'A living testimony of the heights to which a woman can rise’: Sarojini Naidu, Cissie Gool and the Politics of Women’s Leadership in South Africa in the 1920s

21 Aug 2013

A leading force in the Indian National Congress, Sarojini Naidu arrived in Johannesburg, South Africa, at the end of February 1924 after receiving an invitation to support South African Indian political organisations in their struggle against the Class Areas Bill. Intending to leave South Africa after two weeks, Naidu remained for several months. In this paper we explore Naidu’s relationship with ‘the Joan of Arc of District Six’, Cissie Gool.
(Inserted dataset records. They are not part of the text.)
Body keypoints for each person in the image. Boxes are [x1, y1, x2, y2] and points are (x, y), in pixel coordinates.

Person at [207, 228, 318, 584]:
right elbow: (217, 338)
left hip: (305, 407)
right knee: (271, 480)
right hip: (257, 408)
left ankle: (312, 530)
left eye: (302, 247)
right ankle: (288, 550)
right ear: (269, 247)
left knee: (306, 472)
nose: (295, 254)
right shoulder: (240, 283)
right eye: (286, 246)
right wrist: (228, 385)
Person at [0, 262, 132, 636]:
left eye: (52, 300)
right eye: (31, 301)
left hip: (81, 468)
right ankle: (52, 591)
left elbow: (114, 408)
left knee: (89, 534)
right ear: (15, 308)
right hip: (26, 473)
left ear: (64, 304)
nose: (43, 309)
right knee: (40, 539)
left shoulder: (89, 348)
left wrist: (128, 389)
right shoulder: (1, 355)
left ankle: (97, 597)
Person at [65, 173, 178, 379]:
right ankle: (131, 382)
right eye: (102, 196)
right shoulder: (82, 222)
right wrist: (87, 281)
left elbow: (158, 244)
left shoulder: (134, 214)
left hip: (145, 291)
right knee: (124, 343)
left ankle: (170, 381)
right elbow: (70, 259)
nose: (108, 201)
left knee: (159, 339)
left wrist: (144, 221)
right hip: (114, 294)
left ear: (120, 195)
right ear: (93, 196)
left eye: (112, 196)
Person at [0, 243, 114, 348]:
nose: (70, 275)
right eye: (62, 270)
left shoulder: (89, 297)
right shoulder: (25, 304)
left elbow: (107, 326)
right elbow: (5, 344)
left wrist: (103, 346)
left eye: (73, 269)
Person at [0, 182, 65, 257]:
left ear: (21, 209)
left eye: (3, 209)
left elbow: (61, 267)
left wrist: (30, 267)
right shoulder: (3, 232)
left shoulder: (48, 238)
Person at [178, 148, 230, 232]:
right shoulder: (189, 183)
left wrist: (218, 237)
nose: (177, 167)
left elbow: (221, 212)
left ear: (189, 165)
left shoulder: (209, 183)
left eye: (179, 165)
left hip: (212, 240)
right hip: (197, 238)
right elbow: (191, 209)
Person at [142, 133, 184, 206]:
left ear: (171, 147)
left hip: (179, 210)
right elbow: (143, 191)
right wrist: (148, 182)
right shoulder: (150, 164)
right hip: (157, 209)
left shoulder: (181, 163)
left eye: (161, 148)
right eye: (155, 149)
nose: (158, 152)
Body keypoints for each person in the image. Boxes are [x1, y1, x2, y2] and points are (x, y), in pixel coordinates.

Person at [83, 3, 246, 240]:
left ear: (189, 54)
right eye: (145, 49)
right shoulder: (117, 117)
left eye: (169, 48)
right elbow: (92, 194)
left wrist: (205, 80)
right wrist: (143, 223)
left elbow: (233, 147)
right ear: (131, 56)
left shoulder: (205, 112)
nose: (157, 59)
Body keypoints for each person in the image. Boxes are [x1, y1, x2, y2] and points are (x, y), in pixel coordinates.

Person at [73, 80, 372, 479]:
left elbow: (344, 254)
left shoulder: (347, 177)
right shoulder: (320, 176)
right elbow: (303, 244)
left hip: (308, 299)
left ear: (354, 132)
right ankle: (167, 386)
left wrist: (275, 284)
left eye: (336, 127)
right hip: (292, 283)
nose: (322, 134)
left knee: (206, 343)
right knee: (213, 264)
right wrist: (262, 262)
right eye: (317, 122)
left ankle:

We suggest that Naidu’s visit was significant for South African women’s political histories in general and Gool’s in particular. Insisting that women be respected as political activists, Naidu’s visit redefined the place of women, not only as participants in politics, but also as leaders. She provided a role model for women, such as Gool, who might otherwise not have imagined it possible to exercise power and authority within South Africa’s profoundly patriarchal political mainstream. Against the broader context of South African women’s activism Sarojini Naidu’s South African visit expands our vision to encompass the doubly marginal: women acting at the margins of women’s political history and at the margins of patriarchal politics - and further marginalised within the historiographies of each.